Exercise Centipede was a 10D9N in tekong which we were stay at this area called stagmont camp which is the very old type of bunk & we will sleep on the safari bed with air pillow.
During these 10 days, we were learning to do fire tactical movement in section level, basically close combat fire fighting fundamental in section level.
I find it so interesting at first, I got so excited to lead, I love it a lot a lot,at the moment i was imagining if one day really there is a war I will want to lead my man to fight & ensure that they will all be back safety. I felt so confident to lead at the start & I actually volunteer to lead all my section mate for a fire movement drill.
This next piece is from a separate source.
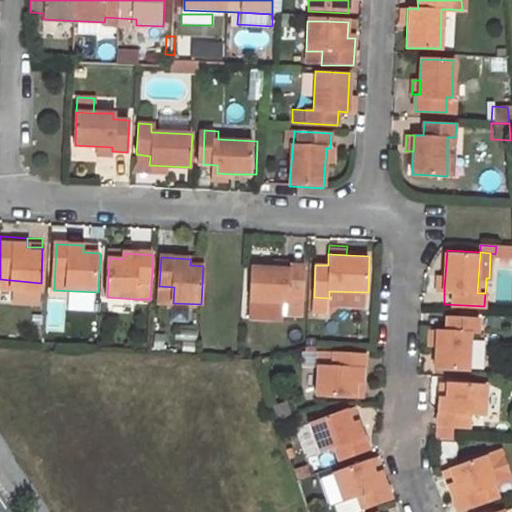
[(290,259),(274,259),(274,268),(290,269),(290,266),(290,259)]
One drill will roughly take up approximately 20 mins. There i go, being a section commander, I was being praise by the commander that our section movement is better now , section is advancing at a good pace, maintaining a good momentum. This lead me having even more confident to lead. After the drill, we were assigned to do 6 mission using all the things that we were taught, I was chosen as one of the section commander, felt so happy that I was given an opportunity again.
This time round, the terrain wasn't that good compare to our training area & my helmet was a burden to me that got me so uncomfortable, keep covering my eye while i run that lead me not able to see enemy, in fact anything that is in front of me & I was shot down by the enemy caused me to failed as an section IC in the station & the section pass.
Moody, disappointment, sadness, got very emotional. No one in the camp actually i am really open up to, I don't feel comfortable to talk to anyone in there.
Lots of careless mistake were made during the exercise, at first I was substitution for my section commander because she was Attend C till day 2 in tekong so I didn't bring along the money that I have collected from my section mate for the last day of Recreation & Relax (R&R) pizza that is $330 for 11 person.
secondly, didn't take good care of my SAW weapon & leave it unattended while I am refilling my canteen & water bag. The person did told me that he shift my weapon because it is blocking him to refill water from the Jerry can, but I have to admit is my own fault that I am not able to muti-task. I did reply him alright but in the end i forgotten.
Thirdly, I leave my Map unattended ( It is important because if you fight a war & the map will usually have some indication of your movement, so if enemy got that in hand, they can roughly know our direction plans & will counter attack it easily)
Next, I leave my assault bag unattended ( Was being blame at first because someone took it, never take good care of it & it had my number on it during declaration while everyone have unpacked, packed & leave the training shed)
Lastly, I took care of one of my section mate Map & I anyhow placed it at someone else assault bag Caused the Platoon IC to worry, because it was me that our Platoon commander instructor got really angry & warned him, giving him one last chance.
Then never forget that I wore the wrong side of my boots. thinking back of all these things that i made, it might feel really bad at that moment but after awhile I felt that all these memory really very memorable for me & is really funny that I didn't realize I wore my boots wrong side after 2 hours later. Hahaha

I learnt something in the exercise that is if you ever met a situation you hesitate & think that if you were suppose to do it or not, you are in doubt.Then make sure you really think wisely of the action you made cause when you are in doubt means something is not right.

I also feel that my English was really a burden now, if I am to carry on to be what I am. It is not going to change, I will never change. I need to do something about it, I am an officer & if I speak like a fool with so many grammar mistake, limited vocabulary it don't reflect well on me to commander my man next time.
I always have difficulties to present what I need to say to all the people in my wing line.